Fauzi menjelaskan, dana SAL memang menjadi buffer APBN yang dapat digunakan pemerintah ketika terjadi kebutuhan tertentu, sehingga skemanya ditetapkan deposito on call.
Menurutnya, langkah pemerintah menempatkan dana SAL di perbankan Himbara agar likuiditas tetap terjaga dan mampu mendorong pertumbuhan kredit.

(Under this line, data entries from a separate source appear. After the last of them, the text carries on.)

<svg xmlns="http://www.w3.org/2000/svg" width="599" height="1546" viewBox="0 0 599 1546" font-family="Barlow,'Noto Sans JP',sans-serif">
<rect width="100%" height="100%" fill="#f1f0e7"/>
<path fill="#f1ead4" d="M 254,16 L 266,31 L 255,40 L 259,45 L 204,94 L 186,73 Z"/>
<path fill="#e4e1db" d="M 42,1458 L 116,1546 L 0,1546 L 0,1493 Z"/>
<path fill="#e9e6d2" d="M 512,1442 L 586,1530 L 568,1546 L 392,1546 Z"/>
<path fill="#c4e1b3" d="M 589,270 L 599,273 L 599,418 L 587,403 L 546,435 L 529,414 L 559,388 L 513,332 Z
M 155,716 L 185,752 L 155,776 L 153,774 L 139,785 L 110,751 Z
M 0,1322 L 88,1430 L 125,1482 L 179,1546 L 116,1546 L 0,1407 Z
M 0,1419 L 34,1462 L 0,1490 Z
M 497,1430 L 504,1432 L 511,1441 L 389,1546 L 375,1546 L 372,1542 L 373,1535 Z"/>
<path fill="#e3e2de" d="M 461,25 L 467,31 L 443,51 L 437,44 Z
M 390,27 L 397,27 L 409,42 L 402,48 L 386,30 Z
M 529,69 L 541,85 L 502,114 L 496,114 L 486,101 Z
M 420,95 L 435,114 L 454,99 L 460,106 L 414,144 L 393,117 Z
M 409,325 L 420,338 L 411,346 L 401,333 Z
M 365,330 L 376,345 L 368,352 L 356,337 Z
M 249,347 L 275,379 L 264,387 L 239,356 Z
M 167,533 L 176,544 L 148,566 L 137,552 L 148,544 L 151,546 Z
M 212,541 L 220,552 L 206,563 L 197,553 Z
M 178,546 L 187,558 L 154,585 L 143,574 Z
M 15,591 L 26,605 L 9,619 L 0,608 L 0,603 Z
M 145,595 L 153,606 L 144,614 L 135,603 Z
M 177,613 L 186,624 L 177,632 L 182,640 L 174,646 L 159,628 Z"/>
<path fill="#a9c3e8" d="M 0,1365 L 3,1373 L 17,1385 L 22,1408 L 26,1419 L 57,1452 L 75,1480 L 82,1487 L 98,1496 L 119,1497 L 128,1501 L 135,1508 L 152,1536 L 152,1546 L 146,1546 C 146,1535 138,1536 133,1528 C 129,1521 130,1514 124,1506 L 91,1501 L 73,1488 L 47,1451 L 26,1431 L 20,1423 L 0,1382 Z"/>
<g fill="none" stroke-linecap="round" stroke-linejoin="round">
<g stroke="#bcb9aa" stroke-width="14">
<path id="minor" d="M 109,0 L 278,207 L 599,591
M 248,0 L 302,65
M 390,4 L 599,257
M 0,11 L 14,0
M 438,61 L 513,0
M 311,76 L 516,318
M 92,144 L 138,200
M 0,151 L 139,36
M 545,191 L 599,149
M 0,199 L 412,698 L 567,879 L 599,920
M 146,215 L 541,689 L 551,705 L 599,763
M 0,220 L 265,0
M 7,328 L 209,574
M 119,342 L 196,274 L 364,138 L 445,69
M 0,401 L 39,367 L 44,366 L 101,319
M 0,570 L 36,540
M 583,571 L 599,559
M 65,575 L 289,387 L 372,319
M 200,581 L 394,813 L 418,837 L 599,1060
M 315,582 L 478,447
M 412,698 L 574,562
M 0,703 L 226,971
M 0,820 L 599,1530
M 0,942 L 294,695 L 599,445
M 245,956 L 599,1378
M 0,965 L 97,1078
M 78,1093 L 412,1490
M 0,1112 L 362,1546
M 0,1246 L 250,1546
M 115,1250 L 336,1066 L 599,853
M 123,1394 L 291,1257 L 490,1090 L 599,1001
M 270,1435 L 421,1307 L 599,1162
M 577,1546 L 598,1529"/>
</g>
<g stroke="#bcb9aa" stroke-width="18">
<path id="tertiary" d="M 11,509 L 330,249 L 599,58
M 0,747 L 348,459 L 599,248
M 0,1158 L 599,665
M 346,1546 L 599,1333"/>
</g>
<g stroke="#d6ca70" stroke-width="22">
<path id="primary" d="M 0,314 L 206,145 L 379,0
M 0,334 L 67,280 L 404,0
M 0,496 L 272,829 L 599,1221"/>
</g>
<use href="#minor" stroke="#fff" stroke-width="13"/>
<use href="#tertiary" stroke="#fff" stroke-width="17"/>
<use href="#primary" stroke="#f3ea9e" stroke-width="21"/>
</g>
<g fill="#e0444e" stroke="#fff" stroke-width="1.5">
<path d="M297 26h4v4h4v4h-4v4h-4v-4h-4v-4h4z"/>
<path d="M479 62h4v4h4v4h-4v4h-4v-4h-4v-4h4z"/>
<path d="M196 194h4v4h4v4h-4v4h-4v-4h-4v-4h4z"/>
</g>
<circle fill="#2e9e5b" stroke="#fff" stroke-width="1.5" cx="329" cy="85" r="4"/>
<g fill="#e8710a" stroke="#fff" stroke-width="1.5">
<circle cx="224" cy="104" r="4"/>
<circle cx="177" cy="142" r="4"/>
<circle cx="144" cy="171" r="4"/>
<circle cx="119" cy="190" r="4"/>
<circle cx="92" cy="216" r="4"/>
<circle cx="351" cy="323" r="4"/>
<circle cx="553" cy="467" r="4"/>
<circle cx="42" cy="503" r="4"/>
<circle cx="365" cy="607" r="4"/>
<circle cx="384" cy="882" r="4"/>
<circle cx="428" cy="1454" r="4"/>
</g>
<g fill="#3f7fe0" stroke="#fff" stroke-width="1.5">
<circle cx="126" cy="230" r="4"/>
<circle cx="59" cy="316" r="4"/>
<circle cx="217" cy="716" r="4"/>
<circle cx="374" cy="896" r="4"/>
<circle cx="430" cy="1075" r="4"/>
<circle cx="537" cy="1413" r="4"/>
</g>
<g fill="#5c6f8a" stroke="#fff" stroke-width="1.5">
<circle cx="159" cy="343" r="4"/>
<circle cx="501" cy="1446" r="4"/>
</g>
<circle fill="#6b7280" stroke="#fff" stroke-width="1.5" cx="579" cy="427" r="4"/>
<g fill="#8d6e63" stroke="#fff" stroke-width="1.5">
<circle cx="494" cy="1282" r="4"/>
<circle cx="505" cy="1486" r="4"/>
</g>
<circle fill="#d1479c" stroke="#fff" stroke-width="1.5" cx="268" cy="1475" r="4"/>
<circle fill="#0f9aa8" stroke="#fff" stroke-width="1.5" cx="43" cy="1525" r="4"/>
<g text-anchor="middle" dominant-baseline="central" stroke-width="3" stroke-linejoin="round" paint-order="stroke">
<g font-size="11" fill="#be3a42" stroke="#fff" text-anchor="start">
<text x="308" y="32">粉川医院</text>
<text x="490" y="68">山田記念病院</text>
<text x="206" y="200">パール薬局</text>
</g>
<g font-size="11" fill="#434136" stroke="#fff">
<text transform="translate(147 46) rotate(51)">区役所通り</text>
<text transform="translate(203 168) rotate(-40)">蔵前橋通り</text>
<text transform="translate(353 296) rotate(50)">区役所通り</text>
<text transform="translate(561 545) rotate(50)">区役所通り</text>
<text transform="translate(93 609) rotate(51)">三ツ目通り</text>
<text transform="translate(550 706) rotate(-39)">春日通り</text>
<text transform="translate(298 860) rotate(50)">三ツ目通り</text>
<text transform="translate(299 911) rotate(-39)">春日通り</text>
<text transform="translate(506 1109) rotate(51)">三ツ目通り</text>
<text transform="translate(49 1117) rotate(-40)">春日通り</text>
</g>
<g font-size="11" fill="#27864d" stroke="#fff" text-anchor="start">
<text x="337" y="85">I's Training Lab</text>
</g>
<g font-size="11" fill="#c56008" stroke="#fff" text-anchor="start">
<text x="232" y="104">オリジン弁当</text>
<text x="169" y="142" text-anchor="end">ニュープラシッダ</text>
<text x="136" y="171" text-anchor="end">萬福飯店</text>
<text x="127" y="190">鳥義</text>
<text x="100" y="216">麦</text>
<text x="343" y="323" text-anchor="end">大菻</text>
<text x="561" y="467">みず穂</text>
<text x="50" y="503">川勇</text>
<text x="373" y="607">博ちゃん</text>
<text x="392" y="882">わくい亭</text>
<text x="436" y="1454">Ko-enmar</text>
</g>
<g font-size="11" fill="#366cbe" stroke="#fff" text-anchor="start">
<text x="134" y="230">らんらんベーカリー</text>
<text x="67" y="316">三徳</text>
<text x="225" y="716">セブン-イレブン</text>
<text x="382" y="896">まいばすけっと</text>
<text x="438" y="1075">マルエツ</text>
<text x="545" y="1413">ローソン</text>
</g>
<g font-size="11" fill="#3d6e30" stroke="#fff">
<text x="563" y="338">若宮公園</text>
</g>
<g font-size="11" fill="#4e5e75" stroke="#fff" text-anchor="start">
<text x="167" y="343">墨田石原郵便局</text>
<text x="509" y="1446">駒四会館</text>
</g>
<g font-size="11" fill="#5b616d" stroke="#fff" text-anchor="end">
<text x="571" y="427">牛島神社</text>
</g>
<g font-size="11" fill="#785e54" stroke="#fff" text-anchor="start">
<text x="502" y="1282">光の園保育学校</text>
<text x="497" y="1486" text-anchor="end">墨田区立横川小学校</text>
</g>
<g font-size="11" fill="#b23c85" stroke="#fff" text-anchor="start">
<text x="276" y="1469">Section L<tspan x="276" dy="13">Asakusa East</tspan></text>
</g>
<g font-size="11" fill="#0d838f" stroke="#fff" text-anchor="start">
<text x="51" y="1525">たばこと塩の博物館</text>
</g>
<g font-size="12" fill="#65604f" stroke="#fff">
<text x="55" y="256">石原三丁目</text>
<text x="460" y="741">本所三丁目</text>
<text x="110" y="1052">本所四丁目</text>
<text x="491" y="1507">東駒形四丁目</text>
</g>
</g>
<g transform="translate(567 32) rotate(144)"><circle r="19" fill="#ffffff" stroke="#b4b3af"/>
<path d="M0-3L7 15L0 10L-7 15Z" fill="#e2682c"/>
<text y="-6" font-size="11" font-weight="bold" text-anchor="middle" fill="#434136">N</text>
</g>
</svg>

Namun, Ia menambahkan, terdapat kekhawatiran pemerintah apabila dana SAL justru dialihkan ke instrumen lain seperti Sekuritas Rupiah Bank Indonesia (SRBI) yang menawarkan imbal hasil lebih tinggi.
"Jangan sampai SAL ini ditaruh di SRBI karena bunganya lebih tinggi daripada pemerintah. Pemerintah 5%, ternyata di sana 6,5% atau 6,3%. Otomatis dana SAL ini masuk ke SRBI," katanya.
Padahal, menurut Fauzi, tujuan utama penempatan SAL di Himbara adalah agar dana tersebut masuk ke sektor produktif, terutama untuk pembiayaan modal kerja dan UMKM.